**DOCUMENT EXTRACT**
Jesus' rejection by His own hometown in Nazareth and the killing of John the Baptist by Herod at the national level spell out His ultimate rejection by the people. Those who knew Him best and witnessed not only His teachings and miracles but also His pure life completely reject Him now. Herod, who knew that John the Baptist was very popular with the people and was aware of his connection to the Lord had him killed anyways thus sending a clear signal to Jesus of his contempt and evil intentions.

Yet, even with this evident rejection displayed before Him, Jesus continues to minister to the people and prepare His disciples.

Ministry to the Masses

In this section Matthew writes of Jesus' compassionate care for the people. He does not record any parables or sermons at this point, only Jesus' benevolent ministry for those who came to Him for help and healing.

Feeding the five thousand who had followed Him out to the wilderness when He had gone out to pray following the death of John the Baptist

13Now when Jesus heard about John, He withdrew from there in a boat to a secluded place by Himself; and when the people heard of this, they followed Him on foot from the cities.14When He went ashore, He saw a large crowd, and felt compassion for them and healed their sick.

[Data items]
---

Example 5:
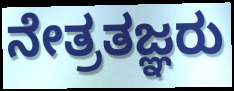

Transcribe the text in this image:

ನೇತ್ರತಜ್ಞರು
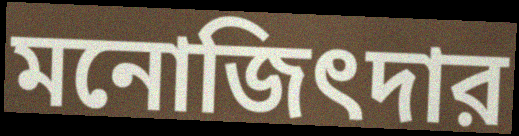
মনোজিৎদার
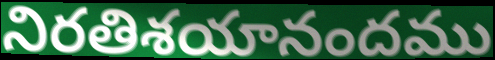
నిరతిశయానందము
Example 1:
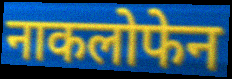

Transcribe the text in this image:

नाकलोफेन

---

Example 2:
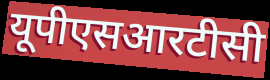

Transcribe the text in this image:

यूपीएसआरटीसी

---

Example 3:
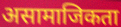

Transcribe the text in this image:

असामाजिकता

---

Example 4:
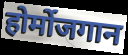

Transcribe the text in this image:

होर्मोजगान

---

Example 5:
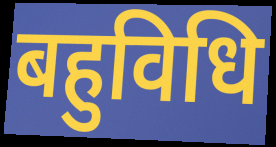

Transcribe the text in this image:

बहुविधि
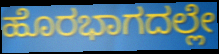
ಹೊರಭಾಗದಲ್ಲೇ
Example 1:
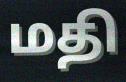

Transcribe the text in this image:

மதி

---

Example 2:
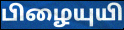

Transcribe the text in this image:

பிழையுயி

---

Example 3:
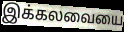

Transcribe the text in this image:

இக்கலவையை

--

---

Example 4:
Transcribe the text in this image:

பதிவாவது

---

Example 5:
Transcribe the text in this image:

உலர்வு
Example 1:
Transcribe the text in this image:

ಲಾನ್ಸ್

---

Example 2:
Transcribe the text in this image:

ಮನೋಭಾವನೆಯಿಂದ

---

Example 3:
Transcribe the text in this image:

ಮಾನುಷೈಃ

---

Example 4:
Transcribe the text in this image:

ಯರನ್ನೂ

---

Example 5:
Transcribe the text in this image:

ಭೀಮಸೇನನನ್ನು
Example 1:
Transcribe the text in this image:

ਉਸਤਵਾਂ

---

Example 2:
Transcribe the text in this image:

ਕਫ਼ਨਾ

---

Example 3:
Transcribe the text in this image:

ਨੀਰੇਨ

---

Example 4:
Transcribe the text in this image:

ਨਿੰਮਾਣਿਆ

---

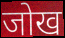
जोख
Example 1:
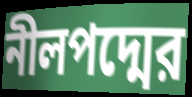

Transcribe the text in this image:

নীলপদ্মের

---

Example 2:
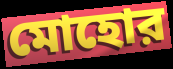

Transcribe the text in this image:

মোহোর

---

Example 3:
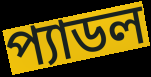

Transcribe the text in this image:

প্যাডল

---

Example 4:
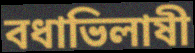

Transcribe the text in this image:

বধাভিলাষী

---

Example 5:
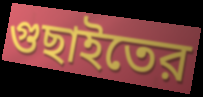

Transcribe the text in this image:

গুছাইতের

**REQUIREMENT**
Copy the study of Jesus' rejection word for word, starting with "Jesus' rejection by" and going on through "prepare His disciples.".

**WRITTEN ANSWER**
Jesus' rejection by His own hometown in Nazareth and the killing of John the Baptist by Herod at the national level spell out His ultimate rejection by the people. Those who knew Him best and witnessed not only His teachings and miracles but also His pure life completely reject Him now. Herod, who knew that John the Baptist was very popular with the people and was aware of his connection to the Lord had him killed anyways thus sending a clear signal to Jesus of his contempt and evil intentions.

Yet, even with this evident rejection displayed before Him, Jesus continues to minister to the people and prepare His disciples.